0 thoughts on “Riding the Rails to Mae Klong

  1. What a fun way to spend a day trip, especially eating near the river. I missed those giant river prawns. You are just the Thai version of ‘Rick Steve’! Your shot of the vendors setting up right behind the train was pretty dramatic! haha~

  2. Great video… I enjoyed the entry as usual (perhaps more so, as I’m working from home today). I love the shots of the market. I’m always nervous about eating street food when I’m traveling but I am guessing with the open air kitchen, you can see how everything is prepared.

  3. your posts always make me so hungry to come for another visit to asia.  your little train ride reminded me so much of jarkarta, indonesia the scenery is so similar but the market over the railroad tracks was a new sight.  thank you so much !

  4. That’s the nice thing about living in a big country which is alive. You can do little day trips without leaving the country, etc. The excitement here is to go to the heartlands by bus or subway. *haha*

  5. Those are the biggest prawns I’ve ever seen! I read this at work but had to come home and reread and watch the video. The train trip looks interesting but I don’t think I’d be able to get my husband to do it – he gets motion sickness and that train would do him in. Not even the promise of a fresh prawn the size of a lobster would entice him. The zipper effect of the market was pretty amazing. Doesn’t the train damage the produce that is so close to the tracks? 

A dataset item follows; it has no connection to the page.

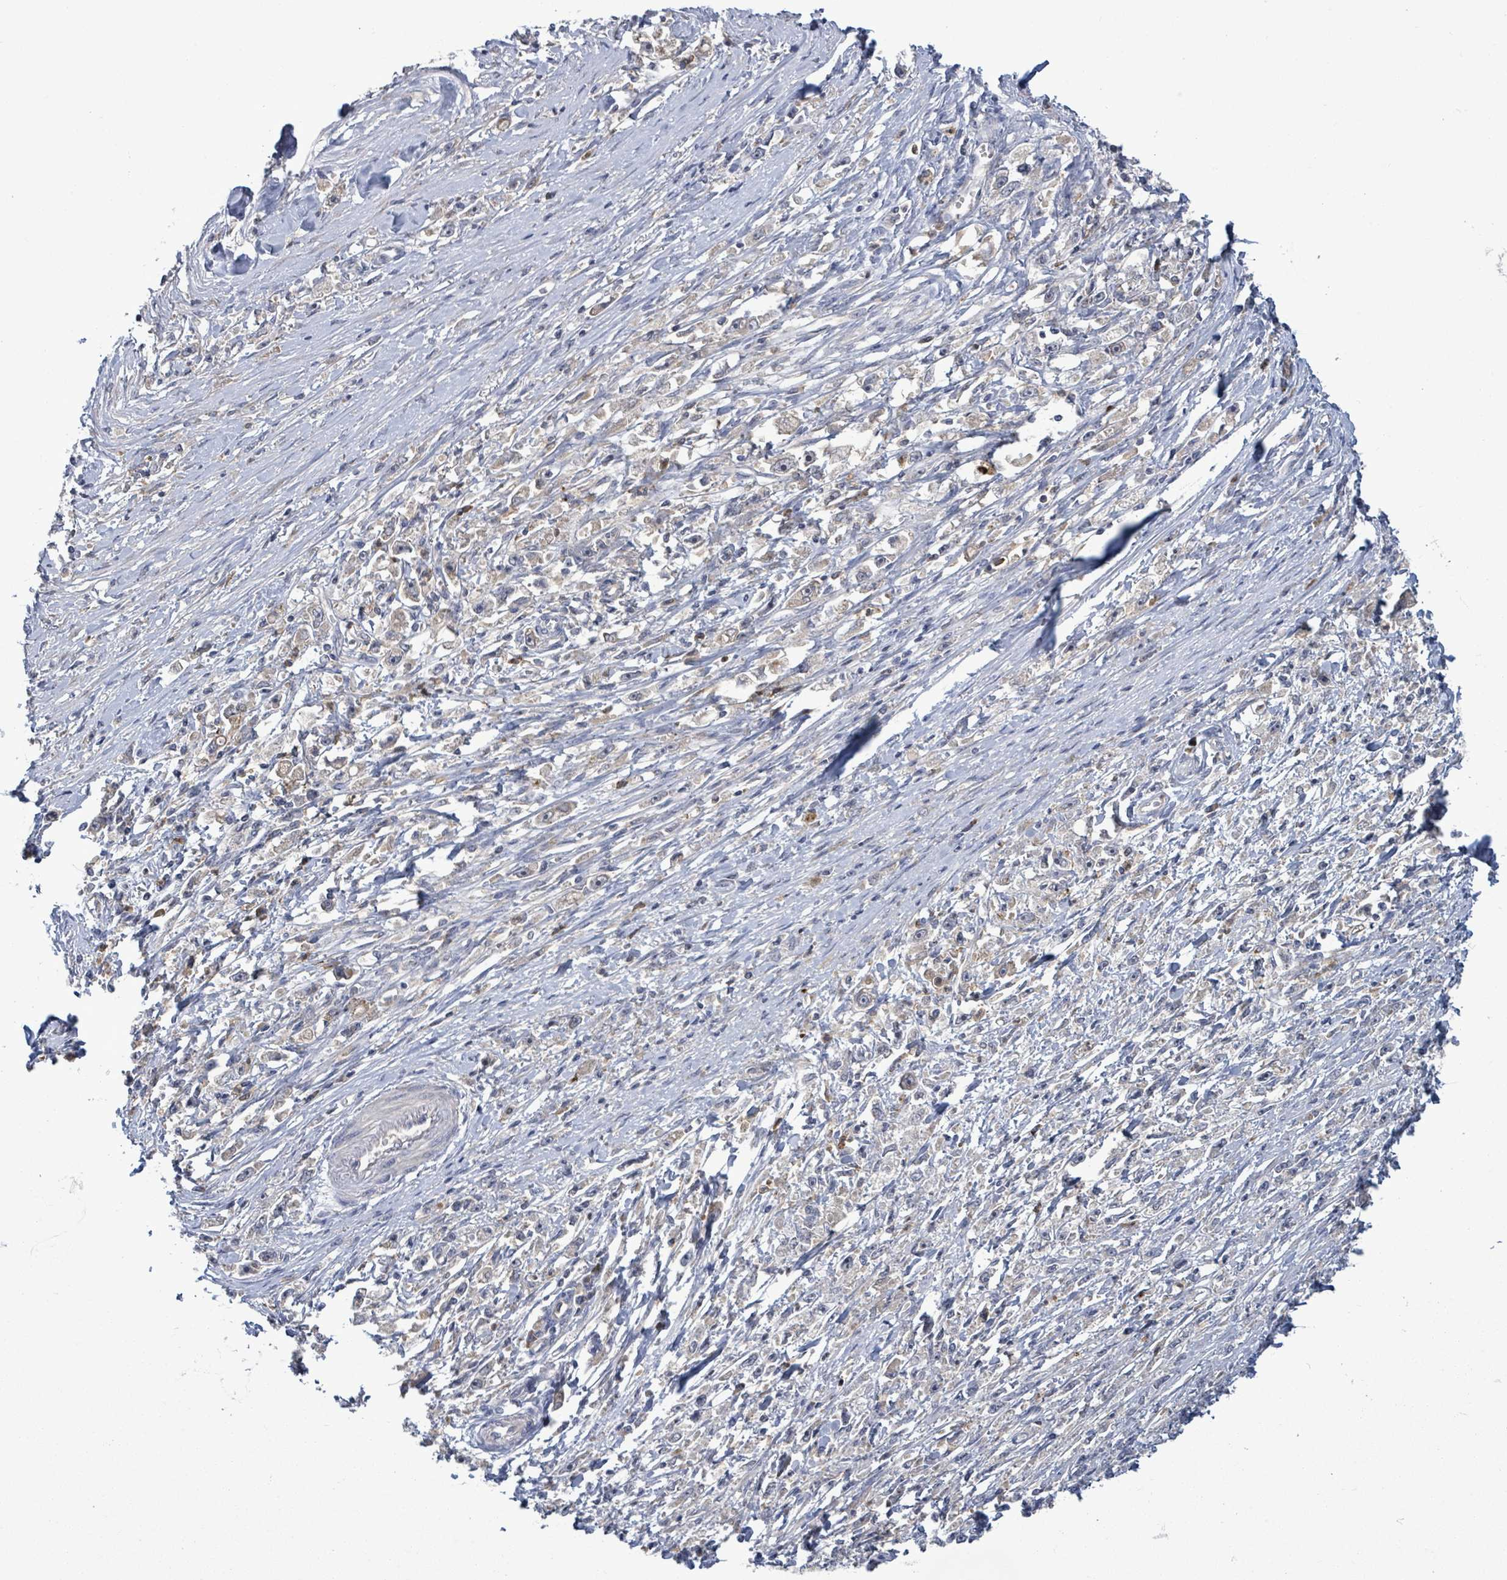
{"staining": {"intensity": "negative", "quantity": "none", "location": "none"}, "tissue": "stomach cancer", "cell_type": "Tumor cells", "image_type": "cancer", "snomed": [{"axis": "morphology", "description": "Adenocarcinoma, NOS"}, {"axis": "topography", "description": "Stomach"}], "caption": "A high-resolution image shows immunohistochemistry staining of stomach cancer (adenocarcinoma), which displays no significant staining in tumor cells.", "gene": "SERPINE3", "patient": {"sex": "female", "age": 59}}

  6. @murisopsis – It seems that there is minimal produce damage because the trays are on little rails that slide back away from the train track.  There are probably a few pieces of collateral damage, of course.@beowulf222 – Oh, your contempt for the island nation you live in is thinly veiled Nick.  Oh, speaking of which, you free for lunch on June 2nd?  I’m doing a border run.@grannykaren – I’m so glad you enjoyed the entry.  You certainly should travel again to Asia – lots to explore here.@secade – Get me a production team and a real camera!!!@yang1815 – Yeah, they are giant.@Wangium – I can relate to that; have the same experience each time I go back to the US.@ElusiveWords – For the most part, I didn’t eat much street food but instead ate at a proper restaurant.  When eating street food, I mostly limit myself to items cooked in a wok, since the heat is much more likely to kill the bugs.  Of course, even as I write those words I think of the sticky rice and mango, the green papaya salad, the fresh fruit, and other things I buy regularly from street vendors that aren’t wok-fried…@ZSA_MD – Well, come visit!  Do you eat shellfish, though?@CurryPuffy – Actually, I relate to the Rick Steves concept, the whole seeing things the local way really appeals to me, although I’m not keen on backpacking.  Rollaboard suitcases are beter.

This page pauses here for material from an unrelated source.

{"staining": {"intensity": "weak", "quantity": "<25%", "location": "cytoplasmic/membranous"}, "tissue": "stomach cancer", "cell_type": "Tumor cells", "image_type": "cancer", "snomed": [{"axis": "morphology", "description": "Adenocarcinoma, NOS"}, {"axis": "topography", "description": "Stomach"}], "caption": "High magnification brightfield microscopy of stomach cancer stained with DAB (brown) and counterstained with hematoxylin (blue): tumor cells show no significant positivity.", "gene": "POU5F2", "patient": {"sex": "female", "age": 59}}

  7. i’ll have to check out your vid when i’m not so rushed. it looks like an interesting place but with my allergy to fish, prolly wouldn’t be the best place for me! – lol. peace, Al

  8. What fun!!! Why didn’t I discover that while I was living there!!! Oh I Wish I could could convince Pat that he would survive a plane trip back to The Land of Smiles!!! Thank you for sharing your adventure with us!! Ruth Ann

  9. That was a fantastic railway ride!!! Thanks for letting us “tag along”. Oh, the spicy fish sauce, makes me drool (despite that I just have my lunch), and I’d love to try the Gaeng Som!!!!